STUDY TEXT
-- Opening Marker --

Originally I was using the code outlined here, and that provided me with enough to prove that I could do this. And it displayed 24-bit surfaces perfectly fine. But when I went to use it to display 32-bit images, I was getting really weird results. I searched around for a while on the internet and tried a lot of different things, and determined that it wasn't a problem with SDL or with wxWidgets per se, but rather, the conversion between the two. Namely: the SDL pixel data for 32-bit images followed the pattern of "RED|GREEN|BLUE|ALPHA" for each pixel. But for images with alpha components (32-bit depth), wxWidgets expects two different arrays: one for the RGB data, and then a second for the alphas. This took a somewhat decent amount of time for me to figure out, and while this isn't a huge thing, I figured that I couldn't be the only person who would encounter this problem, so I wanted to put this out there to help you guys.
Code: Select all
wxBitmap toBitmap(SDL_Surface* surface)
{
// If our depth is 24, then we don't need to do anything special. There's no alpha channel for us to take care of.
if (surface->format->BitsPerPixel <= 24)
{
return wxBitmap(wxImage(surface->w, surface->h, static_cast<unsigned char*>(surface->pixels)),
surface->format->BitsPerPixel);
}
// If we're working with something that is 32 bit depth, then we need to filter out the alpha and RGB values into
// two separate arrays. This is going to be a somewhat heavy process.
unsigned char* srcPixels(static_cast<unsigned char*>(surface->pixels));
unsigned char* rgbPixels = new unsigned char[surface->w * surface->h * 3];
unsigned char* alphas = new unsigned char[surface->w * surface->h];
uint32_t x(0);
uint32_t rgbIndex(0);
uint32_t alphaIndex(0);
uint32_t srcIndex(0);
for (uint32_t y = 0; y < surface->h; ++y)
{
for (x = 0; x < surface->w; ++x)
{
rgbPixels[rgbIndex++] = srcPixels[srcIndex++]; // R
rgbPixels[rgbIndex++] = srcPixels[srcIndex++]; // G
rgbPixels[rgbIndex++] = srcPixels[srcIndex++]; // B
alphas[alphaIndex++] = srcPixels[srcIndex++]; // A
}
}
return wxBitmap(wxImage(surface->w, surface->h, rgbPixels, alphas, true));
}
So I'm posting this to hopefully help others out, and then also: if anyone finds a more optimal way to do this, please let me know!

-- Closing Marker --

PROBLEM TO WORK ON
Quote the stretch of the post on converting SDL surfaces to wxWidgets bitmaps from "if (surface->format->BitsPerPixel <= 24)" through "somewhat heavy process.". The lines after this come from a separate source.

MATERIAL PROVIDED
-- Opening Marker --

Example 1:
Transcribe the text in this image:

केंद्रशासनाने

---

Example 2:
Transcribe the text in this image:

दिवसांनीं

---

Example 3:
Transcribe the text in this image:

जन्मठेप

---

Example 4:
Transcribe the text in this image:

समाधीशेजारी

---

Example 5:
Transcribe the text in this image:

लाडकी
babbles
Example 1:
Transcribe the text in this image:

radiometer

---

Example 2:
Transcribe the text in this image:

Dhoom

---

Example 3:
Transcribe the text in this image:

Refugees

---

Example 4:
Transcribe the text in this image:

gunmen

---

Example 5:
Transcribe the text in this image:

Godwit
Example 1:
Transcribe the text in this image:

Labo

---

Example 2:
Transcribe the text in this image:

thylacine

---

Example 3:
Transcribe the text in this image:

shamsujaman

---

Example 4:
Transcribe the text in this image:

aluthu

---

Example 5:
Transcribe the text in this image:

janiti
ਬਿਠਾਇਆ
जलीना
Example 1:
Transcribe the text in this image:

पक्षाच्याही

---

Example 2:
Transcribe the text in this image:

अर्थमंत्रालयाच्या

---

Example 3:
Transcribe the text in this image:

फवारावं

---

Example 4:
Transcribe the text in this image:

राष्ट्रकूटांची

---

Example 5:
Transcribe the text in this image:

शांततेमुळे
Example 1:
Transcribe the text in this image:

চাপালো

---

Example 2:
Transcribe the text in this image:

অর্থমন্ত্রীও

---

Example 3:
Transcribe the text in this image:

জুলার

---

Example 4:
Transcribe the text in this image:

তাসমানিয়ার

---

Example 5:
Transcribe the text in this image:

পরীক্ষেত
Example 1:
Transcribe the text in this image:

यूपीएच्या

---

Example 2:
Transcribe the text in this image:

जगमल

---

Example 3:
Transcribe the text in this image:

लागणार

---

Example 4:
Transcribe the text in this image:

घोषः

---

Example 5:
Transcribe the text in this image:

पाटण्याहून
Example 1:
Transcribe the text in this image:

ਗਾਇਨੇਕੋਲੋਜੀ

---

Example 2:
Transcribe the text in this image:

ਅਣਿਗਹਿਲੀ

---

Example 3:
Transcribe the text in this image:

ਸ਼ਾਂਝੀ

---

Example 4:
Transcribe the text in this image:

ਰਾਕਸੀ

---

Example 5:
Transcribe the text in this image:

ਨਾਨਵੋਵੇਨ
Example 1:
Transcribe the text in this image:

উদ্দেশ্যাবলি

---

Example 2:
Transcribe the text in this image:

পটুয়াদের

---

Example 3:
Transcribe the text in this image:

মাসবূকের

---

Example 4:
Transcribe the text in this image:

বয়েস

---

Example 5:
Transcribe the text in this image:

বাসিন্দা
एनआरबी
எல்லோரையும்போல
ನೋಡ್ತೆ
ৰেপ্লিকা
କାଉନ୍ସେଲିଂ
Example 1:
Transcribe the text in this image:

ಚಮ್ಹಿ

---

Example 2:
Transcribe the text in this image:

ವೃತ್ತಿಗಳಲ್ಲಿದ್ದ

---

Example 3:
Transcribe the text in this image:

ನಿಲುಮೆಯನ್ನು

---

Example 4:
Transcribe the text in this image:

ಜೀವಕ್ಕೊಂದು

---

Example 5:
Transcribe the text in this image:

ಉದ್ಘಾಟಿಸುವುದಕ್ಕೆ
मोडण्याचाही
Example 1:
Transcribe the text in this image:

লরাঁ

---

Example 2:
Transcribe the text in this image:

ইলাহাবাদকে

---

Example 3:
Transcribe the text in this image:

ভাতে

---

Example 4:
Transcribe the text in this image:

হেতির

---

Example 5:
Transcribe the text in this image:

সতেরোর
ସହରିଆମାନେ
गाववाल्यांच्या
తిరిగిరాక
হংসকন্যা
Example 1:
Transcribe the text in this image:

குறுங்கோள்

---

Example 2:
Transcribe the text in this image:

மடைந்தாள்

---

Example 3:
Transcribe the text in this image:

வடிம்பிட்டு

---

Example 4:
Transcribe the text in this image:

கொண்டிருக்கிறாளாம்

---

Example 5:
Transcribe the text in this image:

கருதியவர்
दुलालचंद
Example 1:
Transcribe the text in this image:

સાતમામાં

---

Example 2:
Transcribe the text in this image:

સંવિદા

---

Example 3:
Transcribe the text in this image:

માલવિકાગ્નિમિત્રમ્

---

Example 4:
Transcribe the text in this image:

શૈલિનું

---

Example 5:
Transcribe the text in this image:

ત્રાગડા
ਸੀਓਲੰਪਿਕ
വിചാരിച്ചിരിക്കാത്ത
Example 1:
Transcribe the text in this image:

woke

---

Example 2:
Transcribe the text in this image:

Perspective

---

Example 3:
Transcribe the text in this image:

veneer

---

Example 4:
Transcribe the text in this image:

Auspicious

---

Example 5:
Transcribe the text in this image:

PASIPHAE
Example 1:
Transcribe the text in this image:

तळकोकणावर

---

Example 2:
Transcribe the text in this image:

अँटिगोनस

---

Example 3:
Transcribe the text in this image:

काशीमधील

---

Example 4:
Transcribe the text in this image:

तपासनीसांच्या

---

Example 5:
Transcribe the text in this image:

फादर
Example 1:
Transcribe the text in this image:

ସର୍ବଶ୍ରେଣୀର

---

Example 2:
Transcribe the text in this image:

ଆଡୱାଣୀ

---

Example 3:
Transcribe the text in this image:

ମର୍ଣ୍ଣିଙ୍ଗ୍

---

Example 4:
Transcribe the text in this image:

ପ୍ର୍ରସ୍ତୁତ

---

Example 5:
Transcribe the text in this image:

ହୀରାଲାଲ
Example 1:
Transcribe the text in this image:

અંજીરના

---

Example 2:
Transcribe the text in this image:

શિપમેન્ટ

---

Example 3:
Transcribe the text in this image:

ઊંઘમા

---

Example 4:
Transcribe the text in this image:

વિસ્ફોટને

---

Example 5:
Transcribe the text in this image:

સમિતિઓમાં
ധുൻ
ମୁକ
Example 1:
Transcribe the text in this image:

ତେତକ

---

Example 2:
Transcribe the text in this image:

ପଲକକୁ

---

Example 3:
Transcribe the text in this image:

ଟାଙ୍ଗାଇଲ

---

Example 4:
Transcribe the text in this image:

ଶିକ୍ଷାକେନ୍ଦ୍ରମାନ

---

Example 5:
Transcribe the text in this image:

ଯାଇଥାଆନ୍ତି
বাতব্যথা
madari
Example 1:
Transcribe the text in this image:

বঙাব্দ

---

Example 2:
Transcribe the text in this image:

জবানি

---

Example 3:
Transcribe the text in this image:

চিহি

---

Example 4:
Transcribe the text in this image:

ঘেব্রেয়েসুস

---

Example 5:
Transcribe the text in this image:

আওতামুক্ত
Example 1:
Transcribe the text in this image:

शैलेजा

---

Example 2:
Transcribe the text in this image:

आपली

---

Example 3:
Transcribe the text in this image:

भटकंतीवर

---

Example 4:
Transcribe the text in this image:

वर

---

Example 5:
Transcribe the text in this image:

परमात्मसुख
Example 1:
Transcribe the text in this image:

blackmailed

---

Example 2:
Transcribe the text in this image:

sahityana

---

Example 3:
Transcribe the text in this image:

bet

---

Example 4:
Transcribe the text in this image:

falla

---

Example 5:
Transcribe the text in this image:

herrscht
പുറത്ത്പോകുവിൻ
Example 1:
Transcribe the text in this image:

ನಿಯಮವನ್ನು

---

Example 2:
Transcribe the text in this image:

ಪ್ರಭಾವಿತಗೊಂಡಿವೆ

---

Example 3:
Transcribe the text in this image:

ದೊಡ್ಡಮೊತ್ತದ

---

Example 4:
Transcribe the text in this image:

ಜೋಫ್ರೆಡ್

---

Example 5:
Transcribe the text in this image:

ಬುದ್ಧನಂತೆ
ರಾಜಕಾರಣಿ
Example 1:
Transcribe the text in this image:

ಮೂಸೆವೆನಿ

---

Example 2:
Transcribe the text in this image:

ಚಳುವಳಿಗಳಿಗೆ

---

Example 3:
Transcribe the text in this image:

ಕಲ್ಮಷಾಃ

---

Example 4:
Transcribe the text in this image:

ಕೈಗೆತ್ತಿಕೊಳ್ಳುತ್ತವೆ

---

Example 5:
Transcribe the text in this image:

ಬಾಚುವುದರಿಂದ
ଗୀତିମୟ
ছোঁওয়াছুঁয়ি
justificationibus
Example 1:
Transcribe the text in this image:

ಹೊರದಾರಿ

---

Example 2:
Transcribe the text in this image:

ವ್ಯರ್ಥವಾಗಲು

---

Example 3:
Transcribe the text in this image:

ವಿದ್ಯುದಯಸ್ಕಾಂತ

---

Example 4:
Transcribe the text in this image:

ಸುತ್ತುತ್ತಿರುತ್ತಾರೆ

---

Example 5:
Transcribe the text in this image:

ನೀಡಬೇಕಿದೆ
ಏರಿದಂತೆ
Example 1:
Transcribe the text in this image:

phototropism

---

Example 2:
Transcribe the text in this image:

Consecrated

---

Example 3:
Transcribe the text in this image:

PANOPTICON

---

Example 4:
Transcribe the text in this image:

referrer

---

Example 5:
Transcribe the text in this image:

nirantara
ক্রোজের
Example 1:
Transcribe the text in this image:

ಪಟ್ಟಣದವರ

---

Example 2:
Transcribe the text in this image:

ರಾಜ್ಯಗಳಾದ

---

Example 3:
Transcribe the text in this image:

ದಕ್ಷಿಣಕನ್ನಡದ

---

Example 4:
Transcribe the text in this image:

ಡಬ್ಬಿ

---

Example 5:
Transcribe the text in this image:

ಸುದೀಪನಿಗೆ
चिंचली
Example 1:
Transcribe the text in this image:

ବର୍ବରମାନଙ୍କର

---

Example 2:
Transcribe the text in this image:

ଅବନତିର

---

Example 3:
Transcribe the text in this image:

-- Closing Marker --

SOLUTION TO THE PROBLEM
if (surface->format->BitsPerPixel <= 24)
{
return wxBitmap(wxImage(surface->w, surface->h, static_cast<unsigned char*>(surface->pixels)),
surface->format->BitsPerPixel);
}
// If we're working with something that is 32 bit depth, then we need to filter out the alpha and RGB values into
// two separate arrays. This is going to be a somewhat heavy process.